Problem description :: Below is a listing; return it in full, exactly as it appears.

Given entries ::
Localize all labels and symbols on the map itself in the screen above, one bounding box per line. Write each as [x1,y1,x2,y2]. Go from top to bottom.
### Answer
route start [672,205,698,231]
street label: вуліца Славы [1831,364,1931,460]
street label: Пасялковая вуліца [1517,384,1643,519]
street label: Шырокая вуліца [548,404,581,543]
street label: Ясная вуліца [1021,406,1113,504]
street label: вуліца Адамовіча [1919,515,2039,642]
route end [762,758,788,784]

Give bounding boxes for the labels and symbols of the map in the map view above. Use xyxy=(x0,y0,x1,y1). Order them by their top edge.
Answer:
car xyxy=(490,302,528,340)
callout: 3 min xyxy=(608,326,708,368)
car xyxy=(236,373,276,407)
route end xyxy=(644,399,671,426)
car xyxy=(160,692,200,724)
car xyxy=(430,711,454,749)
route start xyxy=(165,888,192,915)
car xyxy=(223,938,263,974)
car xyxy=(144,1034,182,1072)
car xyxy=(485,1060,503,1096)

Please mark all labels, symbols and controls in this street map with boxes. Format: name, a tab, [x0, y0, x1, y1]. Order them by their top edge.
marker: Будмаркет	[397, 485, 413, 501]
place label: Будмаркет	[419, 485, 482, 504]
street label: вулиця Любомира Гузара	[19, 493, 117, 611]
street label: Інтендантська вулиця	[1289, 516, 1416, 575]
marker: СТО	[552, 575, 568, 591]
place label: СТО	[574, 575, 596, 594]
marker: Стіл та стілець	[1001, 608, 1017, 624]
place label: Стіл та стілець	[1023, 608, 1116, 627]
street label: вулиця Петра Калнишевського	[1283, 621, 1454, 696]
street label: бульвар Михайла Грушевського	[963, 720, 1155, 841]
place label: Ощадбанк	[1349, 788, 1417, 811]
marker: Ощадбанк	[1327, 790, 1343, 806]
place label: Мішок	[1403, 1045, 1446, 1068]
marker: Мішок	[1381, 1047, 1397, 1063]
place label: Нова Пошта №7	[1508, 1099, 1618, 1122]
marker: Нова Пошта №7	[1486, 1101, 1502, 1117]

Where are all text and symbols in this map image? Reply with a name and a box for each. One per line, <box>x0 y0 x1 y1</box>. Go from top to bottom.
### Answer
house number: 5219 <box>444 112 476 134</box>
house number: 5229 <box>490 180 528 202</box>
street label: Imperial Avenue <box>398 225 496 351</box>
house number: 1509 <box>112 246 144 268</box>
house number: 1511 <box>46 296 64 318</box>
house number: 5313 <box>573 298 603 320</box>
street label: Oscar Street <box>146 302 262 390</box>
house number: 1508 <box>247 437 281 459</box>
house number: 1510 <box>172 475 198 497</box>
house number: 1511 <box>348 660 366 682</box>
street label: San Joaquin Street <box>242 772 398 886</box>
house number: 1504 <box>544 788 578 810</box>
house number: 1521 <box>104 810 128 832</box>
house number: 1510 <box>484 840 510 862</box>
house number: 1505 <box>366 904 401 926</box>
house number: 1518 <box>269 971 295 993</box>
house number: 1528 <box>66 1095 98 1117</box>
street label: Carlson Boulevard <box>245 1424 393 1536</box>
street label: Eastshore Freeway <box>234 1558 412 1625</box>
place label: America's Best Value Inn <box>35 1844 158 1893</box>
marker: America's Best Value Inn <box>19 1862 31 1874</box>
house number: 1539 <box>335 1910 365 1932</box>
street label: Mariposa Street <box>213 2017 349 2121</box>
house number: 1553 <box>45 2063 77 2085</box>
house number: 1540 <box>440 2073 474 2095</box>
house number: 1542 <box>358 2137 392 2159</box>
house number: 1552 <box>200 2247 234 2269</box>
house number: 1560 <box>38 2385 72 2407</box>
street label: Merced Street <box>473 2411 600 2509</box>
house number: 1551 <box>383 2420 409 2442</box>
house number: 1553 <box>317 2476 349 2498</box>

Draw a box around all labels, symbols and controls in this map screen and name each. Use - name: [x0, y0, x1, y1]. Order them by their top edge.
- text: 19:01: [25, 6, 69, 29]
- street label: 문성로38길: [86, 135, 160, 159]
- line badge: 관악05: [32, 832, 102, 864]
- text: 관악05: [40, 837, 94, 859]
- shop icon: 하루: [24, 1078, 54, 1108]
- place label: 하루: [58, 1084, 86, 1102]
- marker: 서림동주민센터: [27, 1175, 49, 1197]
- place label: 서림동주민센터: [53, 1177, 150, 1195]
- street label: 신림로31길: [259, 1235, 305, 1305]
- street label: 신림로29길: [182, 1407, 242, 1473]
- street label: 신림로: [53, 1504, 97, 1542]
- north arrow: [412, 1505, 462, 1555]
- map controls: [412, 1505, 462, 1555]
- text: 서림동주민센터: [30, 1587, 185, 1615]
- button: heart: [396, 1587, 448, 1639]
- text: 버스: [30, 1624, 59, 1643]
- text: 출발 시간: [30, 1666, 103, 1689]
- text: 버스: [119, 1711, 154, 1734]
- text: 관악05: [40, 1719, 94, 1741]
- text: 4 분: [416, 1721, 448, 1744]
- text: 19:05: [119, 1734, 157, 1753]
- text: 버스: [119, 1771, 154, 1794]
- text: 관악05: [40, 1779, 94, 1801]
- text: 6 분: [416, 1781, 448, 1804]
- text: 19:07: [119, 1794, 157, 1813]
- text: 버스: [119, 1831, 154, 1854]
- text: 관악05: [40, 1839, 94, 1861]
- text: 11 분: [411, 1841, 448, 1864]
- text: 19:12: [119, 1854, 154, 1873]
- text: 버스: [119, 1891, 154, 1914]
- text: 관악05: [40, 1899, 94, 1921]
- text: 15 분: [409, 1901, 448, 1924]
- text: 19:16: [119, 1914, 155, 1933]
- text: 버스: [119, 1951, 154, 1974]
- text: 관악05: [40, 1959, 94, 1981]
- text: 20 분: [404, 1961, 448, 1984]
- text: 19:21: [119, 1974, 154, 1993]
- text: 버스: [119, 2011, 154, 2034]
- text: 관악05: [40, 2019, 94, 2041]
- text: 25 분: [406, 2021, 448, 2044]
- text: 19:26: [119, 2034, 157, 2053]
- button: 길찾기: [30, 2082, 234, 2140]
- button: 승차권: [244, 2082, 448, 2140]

Response area ::
Localize all labels and symbols on the map itself in the screen above, one bounding box per line. Write each as [x1,y1,x2,y2]. Go from top to bottom.
### Answer
route start [672,205,698,231]
street label: вуліца Славы [1831,364,1931,460]
street label: Пасялковая вуліца [1517,384,1643,519]
street label: Шырокая вуліца [548,404,581,543]
street label: Ясная вуліца [1021,406,1113,504]
street label: вуліца Адамовіча [1919,515,2039,642]
route end [762,758,788,784]

Give bounding boxes for the labels and symbols of the map in the map view above. Use xyxy=(x0,y0,x1,y1). Order them by their top edge.
Answer:
car xyxy=(490,302,528,340)
callout: 3 min xyxy=(608,326,708,368)
car xyxy=(236,373,276,407)
route end xyxy=(644,399,671,426)
car xyxy=(160,692,200,724)
car xyxy=(430,711,454,749)
route start xyxy=(165,888,192,915)
car xyxy=(223,938,263,974)
car xyxy=(144,1034,182,1072)
car xyxy=(485,1060,503,1096)

Please mark all labels, symbols and controls in this street map with boxes. Format: name, a tab, [x0, y0, x1, y1]. Order them by their top edge.
marker: Будмаркет	[397, 485, 413, 501]
place label: Будмаркет	[419, 485, 482, 504]
street label: вулиця Любомира Гузара	[19, 493, 117, 611]
street label: Інтендантська вулиця	[1289, 516, 1416, 575]
marker: СТО	[552, 575, 568, 591]
place label: СТО	[574, 575, 596, 594]
marker: Стіл та стілець	[1001, 608, 1017, 624]
place label: Стіл та стілець	[1023, 608, 1116, 627]
street label: вулиця Петра Калнишевського	[1283, 621, 1454, 696]
street label: бульвар Михайла Грушевського	[963, 720, 1155, 841]
place label: Ощадбанк	[1349, 788, 1417, 811]
marker: Ощадбанк	[1327, 790, 1343, 806]
place label: Мішок	[1403, 1045, 1446, 1068]
marker: Мішок	[1381, 1047, 1397, 1063]
place label: Нова Пошта №7	[1508, 1099, 1618, 1122]
marker: Нова Пошта №7	[1486, 1101, 1502, 1117]

Where are all text and symbols in this map image? Reply with a name and a box for each. One per line, <box>x0 y0 x1 y1</box>. Go from top to bottom.
### Answer
house number: 5219 <box>444 112 476 134</box>
house number: 5229 <box>490 180 528 202</box>
street label: Imperial Avenue <box>398 225 496 351</box>
house number: 1509 <box>112 246 144 268</box>
house number: 1511 <box>46 296 64 318</box>
house number: 5313 <box>573 298 603 320</box>
street label: Oscar Street <box>146 302 262 390</box>
house number: 1508 <box>247 437 281 459</box>
house number: 1510 <box>172 475 198 497</box>
house number: 1511 <box>348 660 366 682</box>
street label: San Joaquin Street <box>242 772 398 886</box>
house number: 1504 <box>544 788 578 810</box>
house number: 1521 <box>104 810 128 832</box>
house number: 1510 <box>484 840 510 862</box>
house number: 1505 <box>366 904 401 926</box>
house number: 1518 <box>269 971 295 993</box>
house number: 1528 <box>66 1095 98 1117</box>
street label: Carlson Boulevard <box>245 1424 393 1536</box>
street label: Eastshore Freeway <box>234 1558 412 1625</box>
place label: America's Best Value Inn <box>35 1844 158 1893</box>
marker: America's Best Value Inn <box>19 1862 31 1874</box>
house number: 1539 <box>335 1910 365 1932</box>
street label: Mariposa Street <box>213 2017 349 2121</box>
house number: 1553 <box>45 2063 77 2085</box>
house number: 1540 <box>440 2073 474 2095</box>
house number: 1542 <box>358 2137 392 2159</box>
house number: 1552 <box>200 2247 234 2269</box>
house number: 1560 <box>38 2385 72 2407</box>
street label: Merced Street <box>473 2411 600 2509</box>
house number: 1551 <box>383 2420 409 2442</box>
house number: 1553 <box>317 2476 349 2498</box>

Draw a box around all labels, symbols and controls in this map screen and name each. Use - name: [x0, y0, x1, y1]. Order them by their top edge.
- text: 19:01: [25, 6, 69, 29]
- street label: 문성로38길: [86, 135, 160, 159]
- line badge: 관악05: [32, 832, 102, 864]
- text: 관악05: [40, 837, 94, 859]
- shop icon: 하루: [24, 1078, 54, 1108]
- place label: 하루: [58, 1084, 86, 1102]
- marker: 서림동주민센터: [27, 1175, 49, 1197]
- place label: 서림동주민센터: [53, 1177, 150, 1195]
- street label: 신림로31길: [259, 1235, 305, 1305]
- street label: 신림로29길: [182, 1407, 242, 1473]
- street label: 신림로: [53, 1504, 97, 1542]
- north arrow: [412, 1505, 462, 1555]
- map controls: [412, 1505, 462, 1555]
- text: 서림동주민센터: [30, 1587, 185, 1615]
- button: heart: [396, 1587, 448, 1639]
- text: 버스: [30, 1624, 59, 1643]
- text: 출발 시간: [30, 1666, 103, 1689]
- text: 버스: [119, 1711, 154, 1734]
- text: 관악05: [40, 1719, 94, 1741]
- text: 4 분: [416, 1721, 448, 1744]
- text: 19:05: [119, 1734, 157, 1753]
- text: 버스: [119, 1771, 154, 1794]
- text: 관악05: [40, 1779, 94, 1801]
- text: 6 분: [416, 1781, 448, 1804]
- text: 19:07: [119, 1794, 157, 1813]
- text: 버스: [119, 1831, 154, 1854]
- text: 관악05: [40, 1839, 94, 1861]
- text: 11 분: [411, 1841, 448, 1864]
- text: 19:12: [119, 1854, 154, 1873]
- text: 버스: [119, 1891, 154, 1914]
- text: 관악05: [40, 1899, 94, 1921]
- text: 15 분: [409, 1901, 448, 1924]
- text: 19:16: [119, 1914, 155, 1933]
- text: 버스: [119, 1951, 154, 1974]
- text: 관악05: [40, 1959, 94, 1981]
- text: 20 분: [404, 1961, 448, 1984]
- text: 19:21: [119, 1974, 154, 1993]
- text: 버스: [119, 2011, 154, 2034]
- text: 관악05: [40, 2019, 94, 2041]
- text: 25 분: [406, 2021, 448, 2044]
- text: 19:26: [119, 2034, 157, 2053]
- button: 길찾기: [30, 2082, 234, 2140]
- button: 승차권: [244, 2082, 448, 2140]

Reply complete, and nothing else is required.